** START Given records **

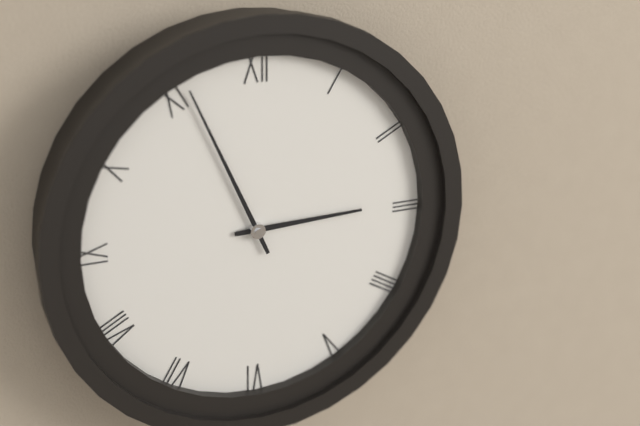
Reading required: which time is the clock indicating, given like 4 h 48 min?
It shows 2 h 56 min
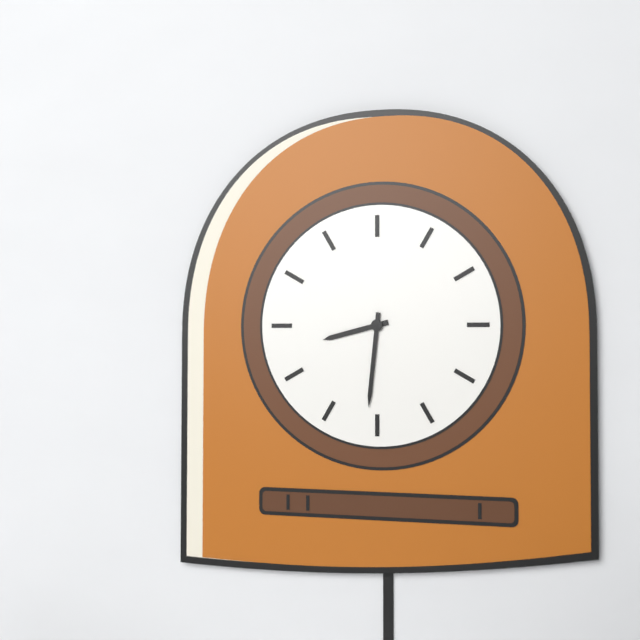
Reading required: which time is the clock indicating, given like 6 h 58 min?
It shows 8 h 31 min
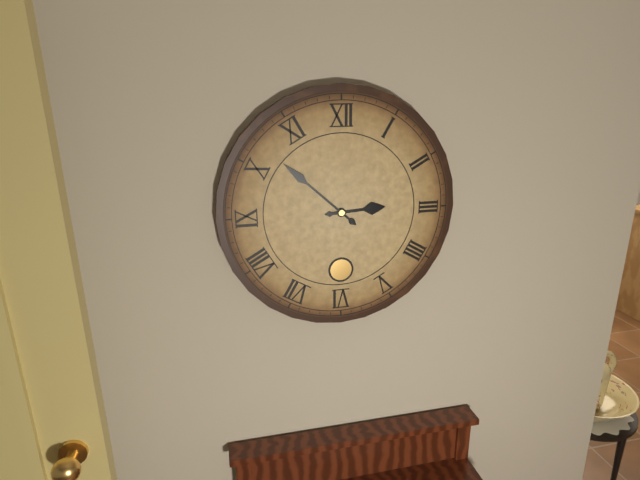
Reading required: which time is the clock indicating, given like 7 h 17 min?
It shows 2 h 52 min
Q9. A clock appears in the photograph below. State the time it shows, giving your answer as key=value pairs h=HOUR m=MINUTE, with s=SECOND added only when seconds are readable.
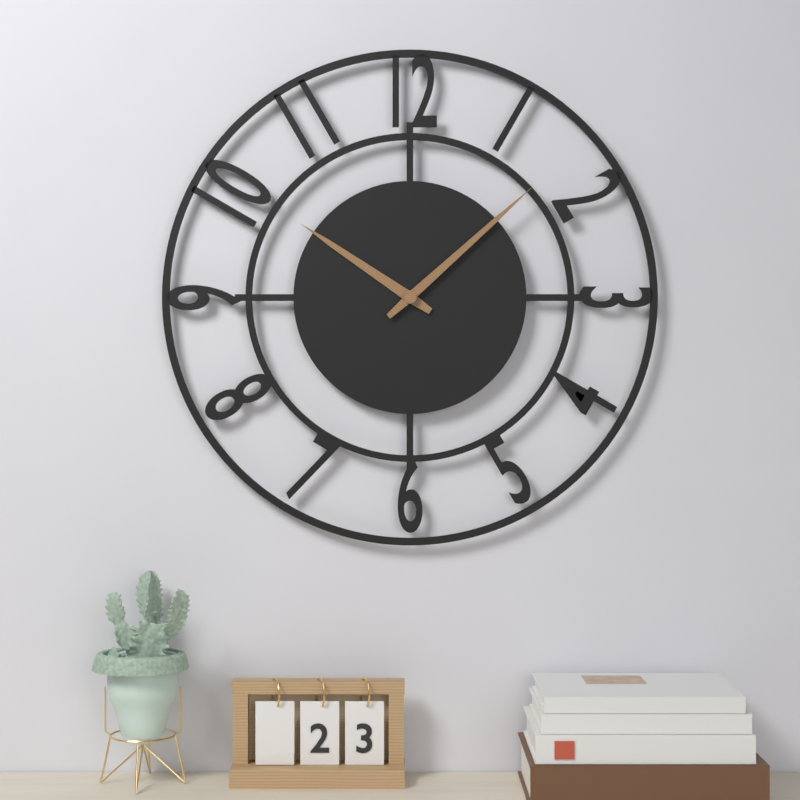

** END Given records **

* _Set task_
Return the text of every entry above verbatim, leaving out the pictures.

* _Solution for this problem_
Reading required: which time is the clock indicating, given like 4 h 48 min?
It shows 2 h 56 min
Reading required: which time is the clock indicating, given like 6 h 58 min?
It shows 8 h 31 min
Reading required: which time is the clock indicating, given like 7 h 17 min?
It shows 2 h 52 min
Q9. A clock appears in the photograph below. State the time it shows, giving your answer as key=value pairs h=HOUR m=MINUTE, with s=SECOND added only when seconds are readable.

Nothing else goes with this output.